We have got a $1 billion of term debt. Paul Ridzon – Keybanc: Is there more coming?
It’s possible. We are looking at given today’s interest rate environment, we are looking at, again we did over 900 million at the Utilities as well. So we are looking at both the Utilities and the Parent for more opportunities there. Paul Ridzon – Keybanc: Thank you very much.
And we have time for one more question. We will take it from Tom O’Neil from [Inaudible] Tom O’Neil – Unidentified Company: : Good morning, it’s actually Tom O’Neil. How are you doing?
Hi Tom. Tom O’Neil – Unidentified Company: Just have a quick question for you on the revolver, in the past limitations on the buyback I think for the debt-to-cap ratio and just curious how you are thinking about that, what limitations you are facing with regard to that debt as you are coming out?
As far as it relates to the revolver, anything that we have with covenants and those that may or may not be an issue, certainly not an issue at the moment. As far as the revolver comes due in 2012, we’ll continue to look at what the right timing and structure for that going forward. And as far as it relates to buyback it’s really more than overall issues not related specifically to revolver in anyway Tom, it’s more related to a combination of business mix of cash flow production and credit ratings all mixed into one, making sure we have the right liquidity profile, et cetera. So, it’s not specifically related to the revolver in terms of what we may or may not do with repurchases. I will say that as it relates to the financing that we done, currently the longer time financing, we did had some longer term debt that was in place between 2002 and 2005 timeframe that matured during the tendency of the spin and as that matured rather than replace it, we were looking at re-capitalization coming out of the spin, so we didn’t take advantage of anything at that point in time. So, nearly the billion – there is about a billion for that debt at the Parent level at that time. So, we’ve got a $1 billion of longer term debt now, we can necessarily say that it’s anything different than where we stood before we started the spin-off process, not really turning out the revolver, it’s just really re-capitalizing the way we were already beforehand. And at this point, we don’t have any plans that any incremental debt that we will do at the Parent or any more financing we will do at the Parent, we wouldn’t intend that currently to be incremental debt. Again, it’s all function of our liquidity profile and cash flow metrics on what’s going on in non-utility business and what our credit ratings are, they’re all part and parcel to that decision. Tom O’Neil – Unidentified Company: Got it. Thank you.
And that concludes our question-and-answer session. I would like to turn the call back over to our presenters for any additional and closing remarks.
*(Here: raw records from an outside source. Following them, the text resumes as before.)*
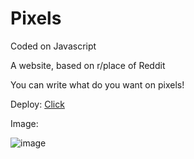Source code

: # Pixels

Coded on Javascript

A website, based on r/place of Reddit

You can write what do you want on pixels!

Deploy: <a href="https://main--imaginative-stroopwafel-741c1a.netlify.app/" target="_blank">Click</a>

Image:

![image](https://github.com/rusherdv/pixels/assets/105472000/da38bd63-3b8b-446b-acf1-fe094c09d8ca)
Thank you, operator, and thanks to all for participating this morning. Before we close, we remind you to refer to our release in website for Safe Harbor and Regulation G compliance statements. Our call was recorded and can be accessed for the next seven days by dialing 719-457-0820, replay code 5590047. This concludes our call. Thank you.
This does conclude today’s call, thank you all for your participation.